Whenever a line in the records below holds the string "para", include it in the count, and state the number alone.

_Supplied information_
^^^^^^^^^^^^^^^^
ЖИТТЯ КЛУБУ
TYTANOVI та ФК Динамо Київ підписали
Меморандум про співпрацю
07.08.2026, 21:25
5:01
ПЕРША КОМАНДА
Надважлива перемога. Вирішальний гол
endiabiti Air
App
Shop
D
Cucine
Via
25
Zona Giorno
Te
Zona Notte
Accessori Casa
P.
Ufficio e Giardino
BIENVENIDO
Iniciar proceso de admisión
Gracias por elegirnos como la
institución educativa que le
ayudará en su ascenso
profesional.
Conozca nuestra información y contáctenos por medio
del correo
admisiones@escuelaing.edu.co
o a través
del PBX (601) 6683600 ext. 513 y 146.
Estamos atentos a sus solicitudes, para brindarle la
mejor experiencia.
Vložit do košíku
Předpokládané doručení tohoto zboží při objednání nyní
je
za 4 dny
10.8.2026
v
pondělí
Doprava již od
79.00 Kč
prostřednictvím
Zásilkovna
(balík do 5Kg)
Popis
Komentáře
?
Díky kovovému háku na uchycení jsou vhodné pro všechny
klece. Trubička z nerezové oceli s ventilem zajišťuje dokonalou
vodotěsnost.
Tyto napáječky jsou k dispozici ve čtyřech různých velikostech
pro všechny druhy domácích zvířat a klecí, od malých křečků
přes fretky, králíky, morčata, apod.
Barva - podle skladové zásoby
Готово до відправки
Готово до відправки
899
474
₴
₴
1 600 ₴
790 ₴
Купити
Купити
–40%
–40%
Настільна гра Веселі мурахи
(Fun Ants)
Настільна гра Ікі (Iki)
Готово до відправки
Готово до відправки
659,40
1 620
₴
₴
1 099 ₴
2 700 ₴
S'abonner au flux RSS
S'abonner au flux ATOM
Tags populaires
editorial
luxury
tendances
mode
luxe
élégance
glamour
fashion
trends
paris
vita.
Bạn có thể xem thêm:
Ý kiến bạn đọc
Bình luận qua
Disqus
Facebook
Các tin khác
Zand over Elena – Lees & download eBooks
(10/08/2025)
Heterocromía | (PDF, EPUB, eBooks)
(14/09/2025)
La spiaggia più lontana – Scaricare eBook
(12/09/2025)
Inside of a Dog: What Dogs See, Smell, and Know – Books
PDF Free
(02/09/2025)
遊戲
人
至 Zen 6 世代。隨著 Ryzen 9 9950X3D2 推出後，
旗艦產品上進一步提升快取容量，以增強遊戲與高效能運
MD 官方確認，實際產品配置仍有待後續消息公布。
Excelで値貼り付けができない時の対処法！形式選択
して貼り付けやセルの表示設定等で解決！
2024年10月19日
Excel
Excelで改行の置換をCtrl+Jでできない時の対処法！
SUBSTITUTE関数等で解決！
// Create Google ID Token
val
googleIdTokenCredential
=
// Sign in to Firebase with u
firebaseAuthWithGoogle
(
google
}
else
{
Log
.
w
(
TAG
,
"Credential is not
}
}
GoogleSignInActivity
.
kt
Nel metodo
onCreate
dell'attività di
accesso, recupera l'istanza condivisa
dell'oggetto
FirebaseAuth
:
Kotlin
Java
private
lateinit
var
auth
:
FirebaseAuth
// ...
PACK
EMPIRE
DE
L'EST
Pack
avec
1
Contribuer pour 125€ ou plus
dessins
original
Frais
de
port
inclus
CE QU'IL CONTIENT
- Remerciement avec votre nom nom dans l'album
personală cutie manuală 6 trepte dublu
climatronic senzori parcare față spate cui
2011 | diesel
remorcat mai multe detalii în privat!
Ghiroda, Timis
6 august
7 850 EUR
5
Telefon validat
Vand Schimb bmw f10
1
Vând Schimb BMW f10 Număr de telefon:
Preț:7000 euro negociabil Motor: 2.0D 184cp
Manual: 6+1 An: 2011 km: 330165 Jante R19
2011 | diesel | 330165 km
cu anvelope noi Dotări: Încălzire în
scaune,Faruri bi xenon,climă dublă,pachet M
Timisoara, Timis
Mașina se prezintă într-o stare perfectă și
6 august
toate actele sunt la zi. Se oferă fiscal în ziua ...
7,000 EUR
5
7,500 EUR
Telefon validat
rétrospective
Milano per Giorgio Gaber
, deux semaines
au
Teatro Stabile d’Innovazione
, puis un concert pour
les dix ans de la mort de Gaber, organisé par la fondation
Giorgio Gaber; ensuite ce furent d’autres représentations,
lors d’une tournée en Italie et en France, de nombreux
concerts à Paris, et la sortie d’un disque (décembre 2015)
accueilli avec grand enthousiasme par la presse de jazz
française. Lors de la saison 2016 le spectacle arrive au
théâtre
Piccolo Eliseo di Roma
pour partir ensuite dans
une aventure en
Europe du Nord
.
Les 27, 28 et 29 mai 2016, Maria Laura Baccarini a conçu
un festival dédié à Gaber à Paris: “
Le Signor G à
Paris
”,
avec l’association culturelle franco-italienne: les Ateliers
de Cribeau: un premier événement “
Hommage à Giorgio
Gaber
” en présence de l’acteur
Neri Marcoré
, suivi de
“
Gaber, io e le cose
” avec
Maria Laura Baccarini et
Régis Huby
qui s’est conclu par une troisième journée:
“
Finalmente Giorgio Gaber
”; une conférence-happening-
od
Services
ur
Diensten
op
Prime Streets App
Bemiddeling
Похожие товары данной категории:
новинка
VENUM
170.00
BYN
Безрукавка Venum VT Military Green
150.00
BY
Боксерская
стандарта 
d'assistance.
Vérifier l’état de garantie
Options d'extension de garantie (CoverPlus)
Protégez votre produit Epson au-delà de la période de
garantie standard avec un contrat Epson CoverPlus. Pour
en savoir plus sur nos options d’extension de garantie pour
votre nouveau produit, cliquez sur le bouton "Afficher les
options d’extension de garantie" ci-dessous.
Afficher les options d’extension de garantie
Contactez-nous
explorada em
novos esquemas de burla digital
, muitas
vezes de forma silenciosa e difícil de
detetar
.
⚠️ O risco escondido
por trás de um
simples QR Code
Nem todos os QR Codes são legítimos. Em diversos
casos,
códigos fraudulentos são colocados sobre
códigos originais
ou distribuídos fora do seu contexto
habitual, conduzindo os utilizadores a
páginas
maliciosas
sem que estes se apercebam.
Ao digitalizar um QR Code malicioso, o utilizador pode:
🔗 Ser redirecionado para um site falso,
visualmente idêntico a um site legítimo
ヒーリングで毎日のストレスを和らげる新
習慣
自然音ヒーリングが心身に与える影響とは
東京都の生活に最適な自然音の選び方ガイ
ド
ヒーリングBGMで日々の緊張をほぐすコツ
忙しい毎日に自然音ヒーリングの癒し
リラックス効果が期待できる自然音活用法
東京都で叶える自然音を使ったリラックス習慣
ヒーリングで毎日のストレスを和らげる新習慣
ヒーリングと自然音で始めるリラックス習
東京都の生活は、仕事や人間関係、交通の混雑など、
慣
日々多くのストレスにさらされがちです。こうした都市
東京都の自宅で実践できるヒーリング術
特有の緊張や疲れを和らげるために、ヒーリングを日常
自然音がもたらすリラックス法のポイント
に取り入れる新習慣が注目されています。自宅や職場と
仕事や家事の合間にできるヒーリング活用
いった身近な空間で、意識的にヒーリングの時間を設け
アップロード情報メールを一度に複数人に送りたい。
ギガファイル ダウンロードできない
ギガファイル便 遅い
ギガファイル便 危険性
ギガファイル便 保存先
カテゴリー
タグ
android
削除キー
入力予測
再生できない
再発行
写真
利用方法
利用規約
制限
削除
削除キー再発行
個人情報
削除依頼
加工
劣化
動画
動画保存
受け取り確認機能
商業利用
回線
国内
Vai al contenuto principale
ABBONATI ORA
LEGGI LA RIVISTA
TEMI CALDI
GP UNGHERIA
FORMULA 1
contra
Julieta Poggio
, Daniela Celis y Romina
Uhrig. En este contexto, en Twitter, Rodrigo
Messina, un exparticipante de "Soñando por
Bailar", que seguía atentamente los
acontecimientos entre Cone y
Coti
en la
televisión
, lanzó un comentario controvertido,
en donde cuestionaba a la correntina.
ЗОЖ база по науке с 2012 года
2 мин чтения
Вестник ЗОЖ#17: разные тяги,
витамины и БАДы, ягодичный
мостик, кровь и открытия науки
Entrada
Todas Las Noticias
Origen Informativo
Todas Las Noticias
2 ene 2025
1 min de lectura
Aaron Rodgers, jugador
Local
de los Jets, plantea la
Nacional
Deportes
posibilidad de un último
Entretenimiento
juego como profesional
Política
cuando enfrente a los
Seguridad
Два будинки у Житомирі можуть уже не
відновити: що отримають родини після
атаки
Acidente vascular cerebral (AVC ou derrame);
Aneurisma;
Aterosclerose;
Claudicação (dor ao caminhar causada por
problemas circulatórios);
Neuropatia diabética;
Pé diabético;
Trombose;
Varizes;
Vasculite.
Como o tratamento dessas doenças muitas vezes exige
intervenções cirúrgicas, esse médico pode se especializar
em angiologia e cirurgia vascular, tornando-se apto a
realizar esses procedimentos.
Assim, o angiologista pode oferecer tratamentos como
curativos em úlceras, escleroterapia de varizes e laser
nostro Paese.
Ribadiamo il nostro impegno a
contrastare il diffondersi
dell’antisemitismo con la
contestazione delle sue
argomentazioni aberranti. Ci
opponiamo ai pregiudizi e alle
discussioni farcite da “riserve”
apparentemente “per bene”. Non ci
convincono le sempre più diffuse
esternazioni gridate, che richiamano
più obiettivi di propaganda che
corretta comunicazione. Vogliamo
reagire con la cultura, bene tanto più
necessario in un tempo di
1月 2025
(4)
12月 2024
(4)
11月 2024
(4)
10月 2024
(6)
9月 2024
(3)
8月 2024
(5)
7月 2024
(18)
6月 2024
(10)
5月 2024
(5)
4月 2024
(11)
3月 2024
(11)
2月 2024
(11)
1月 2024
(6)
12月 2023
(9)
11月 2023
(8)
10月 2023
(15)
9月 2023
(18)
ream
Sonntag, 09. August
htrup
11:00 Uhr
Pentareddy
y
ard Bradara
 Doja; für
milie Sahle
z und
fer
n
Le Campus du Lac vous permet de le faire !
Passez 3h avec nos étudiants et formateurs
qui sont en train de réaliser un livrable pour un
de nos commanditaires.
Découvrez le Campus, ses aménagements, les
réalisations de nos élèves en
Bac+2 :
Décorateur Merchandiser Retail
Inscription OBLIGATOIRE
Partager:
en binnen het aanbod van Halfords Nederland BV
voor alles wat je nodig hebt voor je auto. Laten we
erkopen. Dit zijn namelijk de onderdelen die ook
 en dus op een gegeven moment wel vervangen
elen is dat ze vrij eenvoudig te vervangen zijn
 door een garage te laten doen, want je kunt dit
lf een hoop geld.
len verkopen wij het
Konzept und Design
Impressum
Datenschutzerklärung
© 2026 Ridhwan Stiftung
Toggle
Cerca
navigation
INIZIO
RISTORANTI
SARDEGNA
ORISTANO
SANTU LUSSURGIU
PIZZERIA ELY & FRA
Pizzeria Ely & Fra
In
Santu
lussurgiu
^^^^^^^^^^^^^^^^
_Written solution_
2